Photo Courtesy of: Opposing Views
There are many advertisements in the media today marketing sea salt as superior to conventional table salt. But nutrition experts at UC Santa Barbara claim that sea salt has few health benefits in comparison to commercialized mining salt, although it may reduce negative environmental impacts.
“Per tablespoon, there is a little less sodium [in sea salt], with very little fortified iodine,” said UCSB Exercise and Sports Science Nutrition Professor Art Gilbert.
The current obesity problem in America suggests that using sea salt as a lower sodium alternative to regular salt may make a meaningful contribution to weight loss.
When referring to high sodium intake diets in the U.S., Gilbert agreed that sea salt may be a healthier choice.
“Personally, I think [the switch to sea salt] is a good idea for most people,” said Gilbert.
But the difference between sea salt and table salt is minimal with more hype surrounding the marketing aspect of sea salt than is really needed.
“Part of the reason we use iodized salt in the past was for iodine deficiency, but it is hard to tell if there is still the same deficiency,” said UCSB Student Health Nutritionist Betsy Reynolds.
Reynolds said iodine is added to many foods regulated by the FDA, making it hard to see where the population is getting its source of iodine.
Both Gilbert and Reynolds agree that there are not many other differences between the two types of salt.
“Sodium-chloride is sodium-chloride,” said Gilbert, adding that it is simply a chemical bond with very few differences until you bring in the factor of iodine fortification.
“A salt like Morton’s, which is just table salt, is fortified with iodine,” said Gilbert. “The difference with this and sea salt is location. There are the salt beds [on the coast] and there are salt flats, like the Salt Lake.”
One restaurant that advertises its use of sea salt as a positive marketing strategy is Wendy’s. With a location on campus, Wendy’s’ switch to sea salt could be pertinent to the dietary health of many UCSB students.
“I’ve heard that it is a good mineral for you.

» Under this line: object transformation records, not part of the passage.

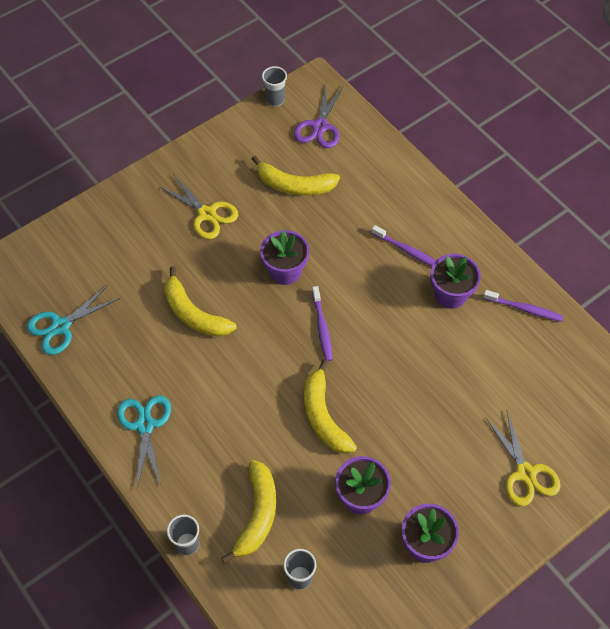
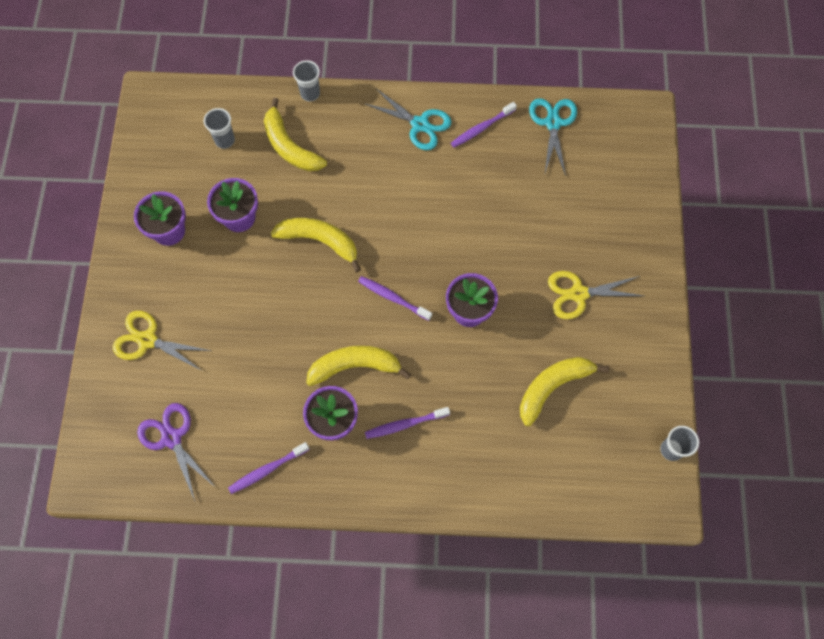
camera: 130 degrees right, 10 degrees up
(109, 375) = (481, 128): none -> purple toothbrush
(193, 313) = (486, 217): yellow banana -> yellow banana (355, 366)
(320, 126) = (605, 464): purple scissors -> purple scissors (172, 438)

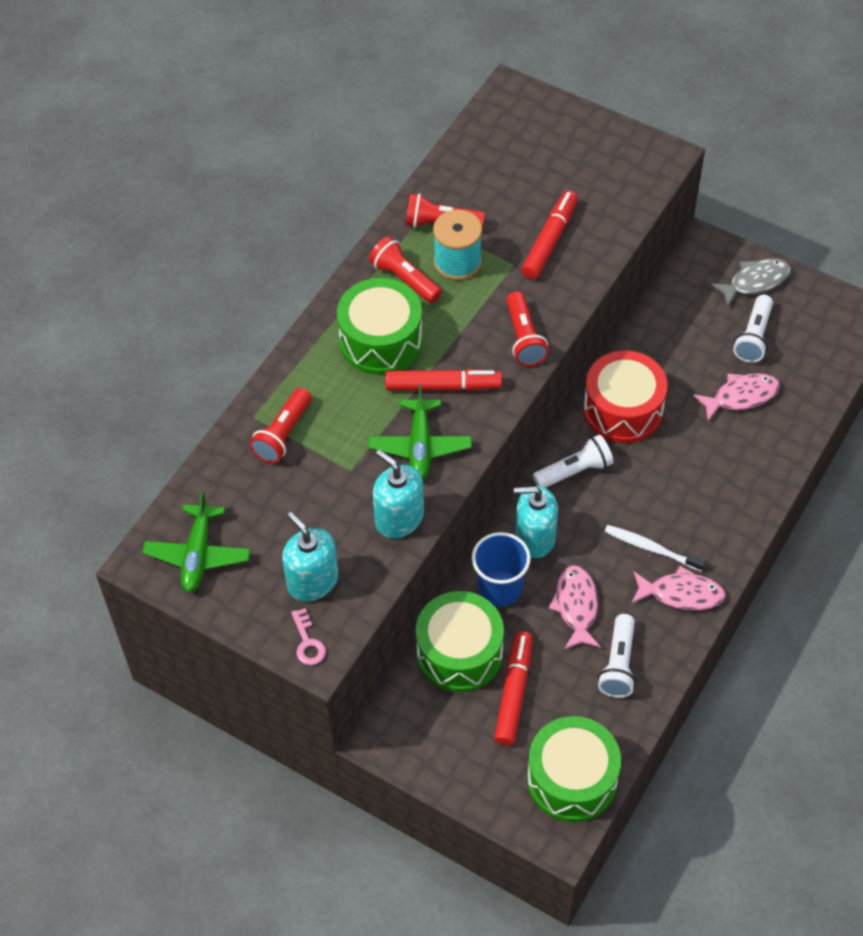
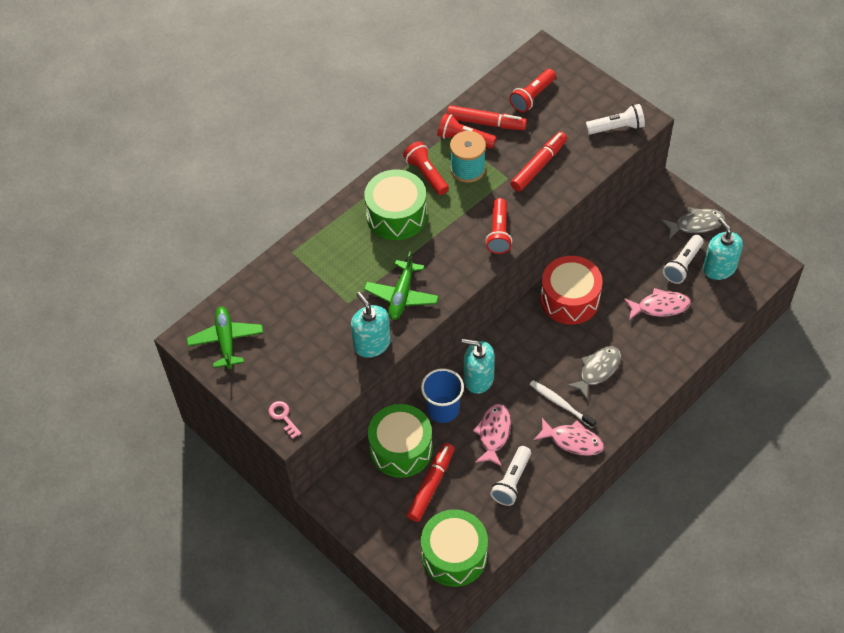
camera: 15 degrees right, 0 degrees up
(198, 555) = (226, 340): green plane -> green plane turned 150 degrees clockwise
(283, 434) = (309, 268): red flashlight -> red flashlight (532, 97)
(308, 642) = (283, 417): pink key -> pink key turned 150 degrees clockwise
(312, 581) = (299, 375): turquoise soap dispenser -> turquoise soap dispenser (719, 268)
(443, 386) = (430, 256): red marker -> red marker (486, 123)
(574, 471) = (521, 336): white flashlight -> white flashlight (616, 128)
(686, 495) = (597, 370): none -> grey fish

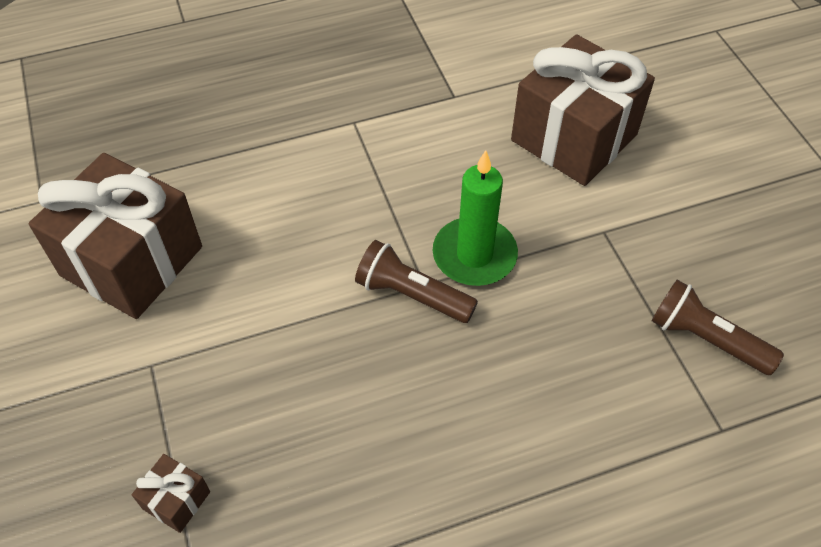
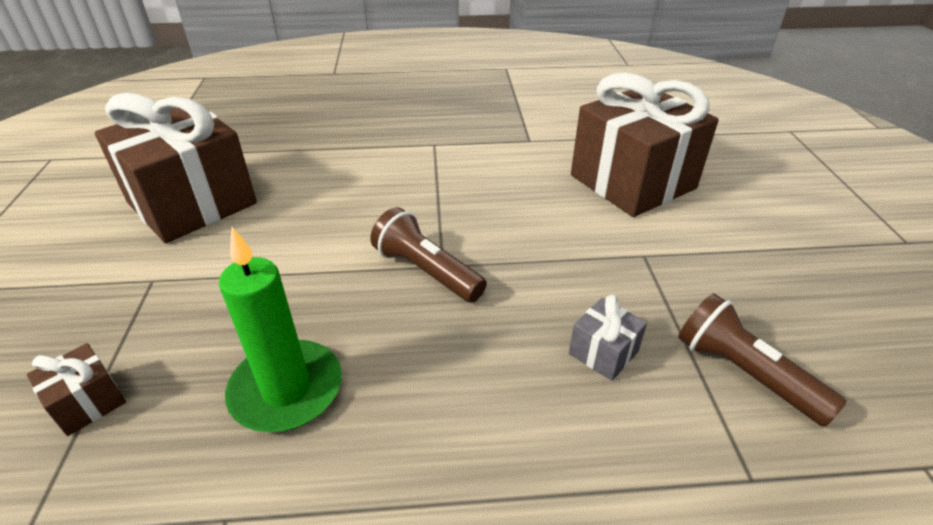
camera: 15 degrees right, 15 degrees down
(474, 255) = (502, 251): green candle -> green candle (286, 389)
(592, 346) = (603, 352): none -> grey gift

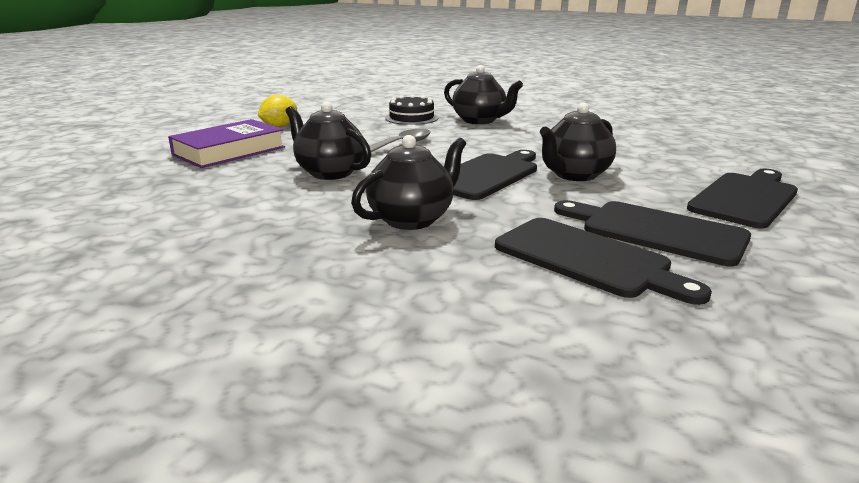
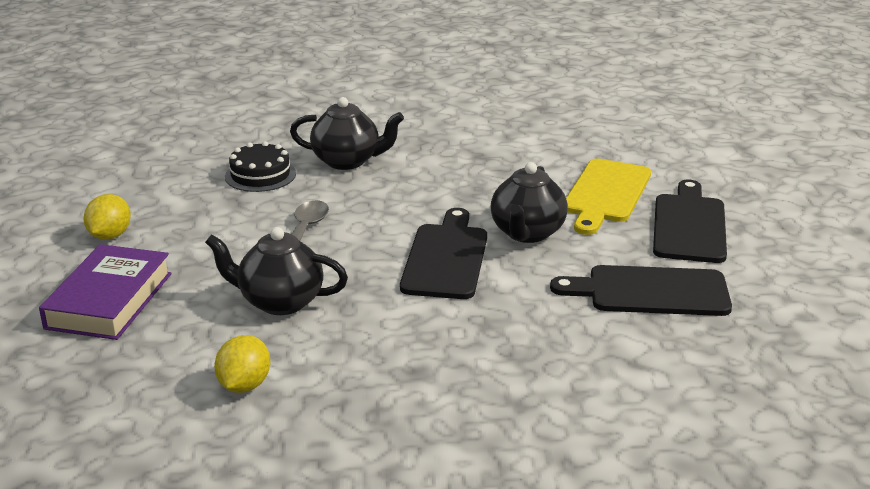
camera: 30 degrees left, 5 degrees up
(235, 207) = (244, 385): none -> yellow lemon
(412, 219) = (439, 343): black teapot -> none
(588, 259) = (625, 342): black cutting board -> none
(676, 167) = (606, 194): none -> yellow cutting board

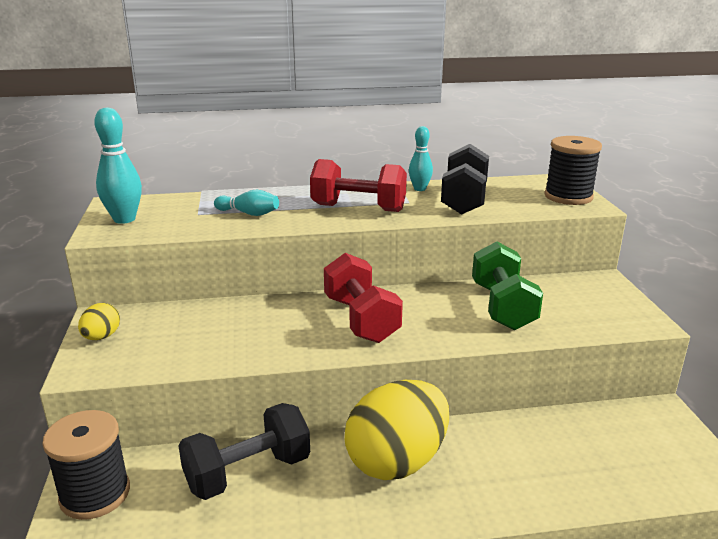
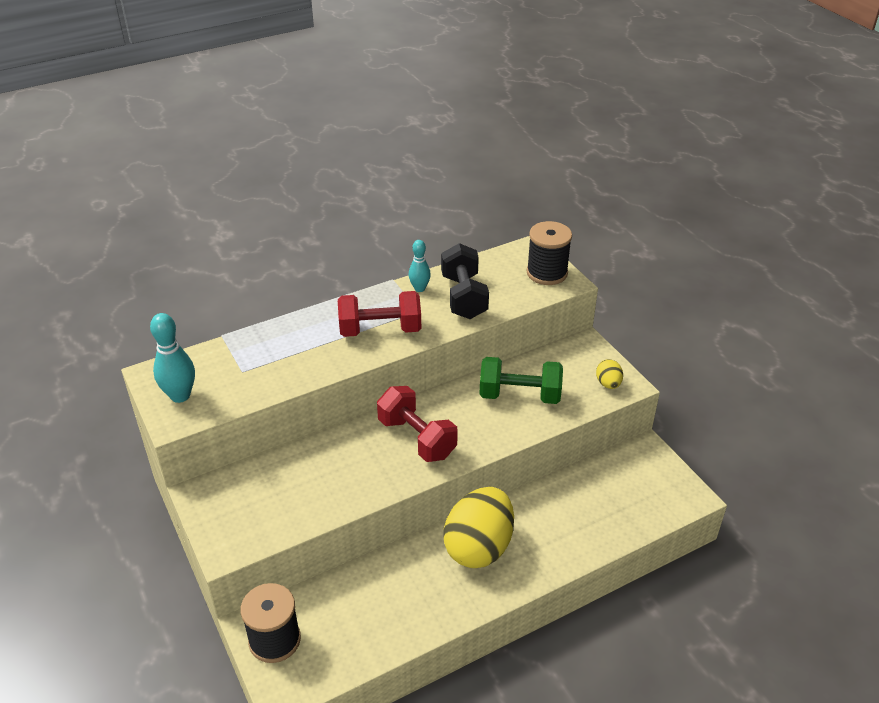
camera: 20 degrees left, 15 degrees up
(101, 337) = (216, 514): yellow egg -> yellow egg (608, 384)
(248, 473) = (377, 588): black dumbbell -> none
(249, 213) = (288, 360): turquoise bowling pin -> none
(502, 307) = (519, 395): green dumbbell -> green dumbbell turned 60 degrees counterclockwise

I haven’t noticed that it is good to eat, but I have seen that spas use sea salt for mineral baths and it’s good for your skin,” said Danielle Birresborn, a UCSB second-year History of Public Policy major.
With sea salt beds located just off the coast in shallow water, where the salt can be trapped and the sun can evaporate the surrounding water, there may be a potential danger for serious environmental impacts.
“Environmentally, [sea salt collection] can be a low-impact operation, although we manage to find ways to increase the impact, what with trucking loads long distances or speeding up the evaporation process by using fossil fuel-based energy,” said UCSB Ecotoxicology Professor Helene Gardner.
Gardner also explained the different ways of mining the two types of salt.
“Mining the mineral halite from underground terrestrial locations can be done by dissolving the salt and pumping it out through a well or [by using] typical room-and-pillar hard rock mining techniques that use big, gas-guzzling pieces of equipment and does significant environmental damage,” she said. “For my money, sea salt is more environmentally-friendly.”
But Gardner remains moderately worried about the contamination effects the ocean plays on sea salt.
“Since we use the ocean as a dump for almost everything from radioactive waste to industrial waste to sewage to municipal garbage, I’m concerned about the contamination of sea salt with substances we’d really rather not eat,” said Garner. “Radioactive waste has been dumped deep in the oceans, while sea water that is used for sea salt production tends to come from shallow locations, so the amount of radioactivity in sea salt is probably low. “
Overall the choice is left up to the consumer. For people getting a lot of salt in their diet, the switch to sea salt could be beneficial. On the other hand, for people who don’t follow a high sodium diet, the choice of salt seems to make little difference.
“Salt from terrestrial salt mines is not likely to be contaminated from any of the above sources with any of the above substances, so I’d prefer terrestrial sources for my own consumption,” stated Gardner. “Having said that though, I consume very little salt, so the amount of any contaminant I—or any other low salt consumer—may pick up from salt is very, very small.”